Task brief: Transcribe every line of the records in order, keeping each word, number, and symbol unchanged.
### Exercise materials ###
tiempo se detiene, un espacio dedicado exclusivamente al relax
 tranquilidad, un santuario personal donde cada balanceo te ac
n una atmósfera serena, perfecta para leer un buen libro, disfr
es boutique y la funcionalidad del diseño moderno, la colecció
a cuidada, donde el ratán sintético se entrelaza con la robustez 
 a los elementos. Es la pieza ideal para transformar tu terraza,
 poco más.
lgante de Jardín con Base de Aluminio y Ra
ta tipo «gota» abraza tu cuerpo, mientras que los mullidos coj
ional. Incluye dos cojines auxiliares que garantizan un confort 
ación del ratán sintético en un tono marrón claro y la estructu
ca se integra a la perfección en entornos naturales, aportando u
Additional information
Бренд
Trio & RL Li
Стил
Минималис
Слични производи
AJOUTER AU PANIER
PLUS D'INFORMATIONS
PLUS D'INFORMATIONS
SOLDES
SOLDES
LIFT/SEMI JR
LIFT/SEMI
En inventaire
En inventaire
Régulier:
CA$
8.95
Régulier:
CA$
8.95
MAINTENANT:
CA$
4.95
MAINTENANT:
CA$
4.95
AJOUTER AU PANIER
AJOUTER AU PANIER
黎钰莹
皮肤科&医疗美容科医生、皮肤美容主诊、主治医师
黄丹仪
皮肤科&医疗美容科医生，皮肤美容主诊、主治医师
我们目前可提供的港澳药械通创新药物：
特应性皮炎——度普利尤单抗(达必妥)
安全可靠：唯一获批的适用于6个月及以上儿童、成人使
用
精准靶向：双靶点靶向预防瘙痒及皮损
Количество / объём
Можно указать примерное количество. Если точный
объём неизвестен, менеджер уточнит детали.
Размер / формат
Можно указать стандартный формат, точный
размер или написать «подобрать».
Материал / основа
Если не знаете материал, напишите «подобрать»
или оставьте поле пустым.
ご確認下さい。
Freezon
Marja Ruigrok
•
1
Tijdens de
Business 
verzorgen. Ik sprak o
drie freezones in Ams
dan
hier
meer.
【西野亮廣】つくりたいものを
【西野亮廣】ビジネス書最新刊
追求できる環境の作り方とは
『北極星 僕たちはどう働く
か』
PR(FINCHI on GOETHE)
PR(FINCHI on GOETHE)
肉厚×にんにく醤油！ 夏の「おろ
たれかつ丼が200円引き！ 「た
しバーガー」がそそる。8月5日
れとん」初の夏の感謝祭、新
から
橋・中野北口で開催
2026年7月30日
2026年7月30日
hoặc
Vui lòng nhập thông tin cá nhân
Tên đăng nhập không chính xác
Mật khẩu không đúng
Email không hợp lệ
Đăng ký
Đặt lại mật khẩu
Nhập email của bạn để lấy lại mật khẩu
###
Response to the task:
tiempo se detiene, un espacio dedicado exclusivamente al relax
 tranquilidad, un santuario personal donde cada balanceo te ac
n una atmósfera serena, perfecta para leer un buen libro, disfr
es boutique y la funcionalidad del diseño moderno, la colecció
a cuidada, donde el ratán sintético se entrelaza con la robustez 
 a los elementos. Es la pieza ideal para transformar tu terraza,
 poco más.
lgante de Jardín con Base de Aluminio y Ra
ta tipo «gota» abraza tu cuerpo, mientras que los mullidos coj
ional. Incluye dos cojines auxiliares que garantizan un confort 
ación del ratán sintético en un tono marrón claro y la estructu
ca se integra a la perfección en entornos naturales, aportando u
Additional information
Бренд
Trio & RL Li
Стил
Минималис
Слични производи
AJOUTER AU PANIER
PLUS D'INFORMATIONS
PLUS D'INFORMATIONS
SOLDES
SOLDES
LIFT/SEMI JR
LIFT/SEMI
En inventaire
En inventaire
Régulier:
CA$
8.95
Régulier:
CA$
8.95
MAINTENANT:
CA$
4.95
MAINTENANT:
CA$
4.95
AJOUTER AU PANIER
AJOUTER AU PANIER
黎钰莹
皮肤科&医疗美容科医生、皮肤美容主诊、主治医师
黄丹仪
皮肤科&医疗美容科医生，皮肤美容主诊、主治医师
我们目前可提供的港澳药械通创新药物：
特应性皮炎——度普利尤单抗(达必妥)
安全可靠：唯一获批的适用于6个月及以上儿童、成人使
用
精准靶向：双靶点靶向预防瘙痒及皮损
Количество / объём
Можно указать примерное количество. Если точный
объём неизвестен, менеджер уточнит детали.
Размер / формат
Можно указать стандартный формат, точный
размер или написать «подобрать».
Материал / основа
Если не знаете материал, напишите «подобрать»
или оставьте поле пустым.
ご確認下さい。
Freezon
Marja Ruigrok
•
1
Tijdens de
Business 
verzorgen. Ik sprak o
drie freezones in Ams
dan
hier
meer.
【西野亮廣】つくりたいものを
【西野亮廣】ビジネス書最新刊
追求できる環境の作り方とは
『北極星 僕たちはどう働く
か』
PR(FINCHI on GOETHE)
PR(FINCHI on GOETHE)
肉厚×にんにく醤油！ 夏の「おろ
たれかつ丼が200円引き！ 「た
しバーガー」がそそる。8月5日
れとん」初の夏の感謝祭、新
から
橋・中野北口で開催
2026年7月30日
2026年7月30日
hoặc
Vui lòng nhập thông tin cá nhân
Tên đăng nhập không chính xác
Mật khẩu không đúng
Email không hợp lệ
Đăng ký
Đặt lại mật khẩu
Nhập email của bạn để lấy lại mật khẩu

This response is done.